News
Getting
Set for Citizenship: Using participative approaches in regeneration
Paper produced
by Geraldine Blake for the Kings Fund Participatory
Approaches Network meeting held on October 3, 2001, at the King's Fund,
London.
1 Background
The Deptford and
New Cross area has been the subject of more than £150 million of public
regeneration money in the last 12 years, through 18 different agencies
and initiatives. Yet it remains a recognised deprived priority area.
In 1997, GAP Research were commissioned by Deptford Community Forum
and Magpie to undertake a review of the "regeneration experiences"
of the community sector in Deptford and New Cross and to identify lessons
that needed to be passed on. Each of those programmes was meant to 'involve
the community' but they all failed in the sense that local people did
not get to identify the priorities or develop solutions, let alone steer
the strategic direction of these interventions. The report identified
the critical missing factor as pre-bid community involvement, networking
and project development.
Having spent some time promoting the findings of the "Regeneration
Experience", it became apparent that the local community sector
would need to take the next step and find ways of putting the lessons
we had learnt into practice. This led to the conception of the NX Project.
2. The NX Project
The NX Project
was a partnership between a number of local organisations (Magpie, GAP
Research, the Deptford Discovery Team, Milton Court Employment Resource
Centre, and Goldsmiths College). The aims of the NX Project were to
use a community development approach to regeneration, focusing on the
process rather than outcomes. Also to use the process of involvement
to provide local people with training and experience in the kinds of
skills they would need in an area which would be hosting more regeneration
initiatives. We hoped to involve local people at every stage of the
project and decided early on to make use of participative approaches
as we knew that we need to make our work open, accessible and, above
all, fun! Our long term aim was to support the local community to write
and lead their own SRB bid. However, from the first, the partners were
agreed, if we're not ready to do it, we won't do it - we'd seen too
many programmes fail because the bid deadline was more important than
thinking through the programme.
3. Involving
Local People
We began by sending
out a postcard to every household in our target area, which said "NEW
IDEAS FOR NEW CROSS - LETS DO IT DIFFERENTLY". The postcard invited
local people to attend an introductory meeting. From this we built a
core group of trainees, plus a pool of occasional volunteers. The trainees
were offered 3 hours training a week in community research and project
development, over three terms, plus additional basic skills support
as required. They then met together on a further day to carry out practical
work.
There were a number of issues that needed to be addressed throughout
the training programme :
- "Community
Research" doesn't mean a great deal to many people, and it was
not immediately clear to trainees and potential trainees about the
progression or relevance of the topic - this made it more difficult
to recruit.
- We had designed
the course to be flexible & responsive - this meant it was hard
to accredit
- The trainees
were immediately required to carry out "real" research -
there was little opportunity for them to practice on exercises.

**What this exercise asks**:
• 1. Write out, without alteration, the part of the paper on participative approaches in regeneration that opens with the words containing "1 Background" and closes with "deprived priority area.".
• 2. Extend the paper on participative approaches in regeneration, beginning immediately after its final sentence.

**Information shown**:
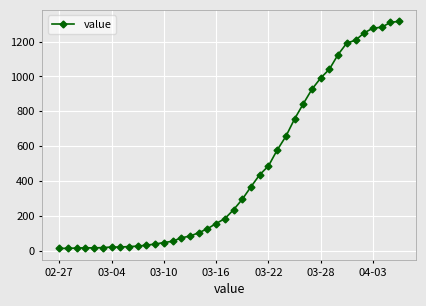

What is the greatest value displayed?

1317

**Exercise responses**:
• 1.
1 Background
The Deptford and
New Cross area has been the subject of more than £150 million of public
regeneration money in the last 12 years, through 18 different agencies
and initiatives. Yet it remains a recognised deprived priority area.

• 2.
- The training
was based in a building with no disabled access - therefore people
with disabilities were excluded.
- The training
programme we offered did not attract young people - we addressed this
by carrying out a discrete piece of work with local youth organisations,
training a group of young people to undertake their own research.
- Although we
had a large childcare budget, there is a lack of childcare available
locally, and this caused problems.
The greatest success
of the training programme was that, early on, the trainees chose to
become more involved in the NX project as a whole. They joined the Work
Group (in effect the project steering group) and engaged in prioritising
the work programme, and planning the training programme and other activities.
The majority of those trainees and volunteers have now gone on to paid
employment, either in the Get Set for Citizenship projects, or through
New Cross Gate New Deal for Communities.
We also ran a series of monthly public meetings, that we called the
NX Forums which aimed to reach out to local residents, schools, community
groups, businesses and agencies. We aimed to make these Forums as unlike
a public meeting as we could, as we recognised that getting local people
out on a cold evening to a draughty church hall wasn't working. The
NX Forums were open events hosted by different local organisations at
different venues (giving host organisations an opportunity to showcase
their own work), at different times of day, days of week, and with different
themes. The Forums tended to be based around a series of participative
activities, and used a variety of props and tools (of which more in
the next section
.)
Some examples of NX Forums are :
- An evening Forum
in a local motor workshop project which works with teenagers
- An after school
session in the playground of a local primary school
- A number of
fun days in local parks - the Friendly Gardens Fun Day included a
dog show, a nature walk, and a debate in a skating circle.
- A Friday night
party organised by young people, at which attendees had to complete
a number of tasks before gaining entrance to the party.
We found that we
were able to make each event unique by combining venues with appropriate
props and activities. The attendance at Forums ranged from 20 people
to over 200.
4. Using Participative
Approaches
We made a decision
at an early stage to provide training in participative tools and techniques,
as well as the more formal research methodologies. The trainees wholeheartedly
agreed with the principle that the research we would carry out in our
local area should be interesting and fun for those who take part in
it, rather than draining information from them.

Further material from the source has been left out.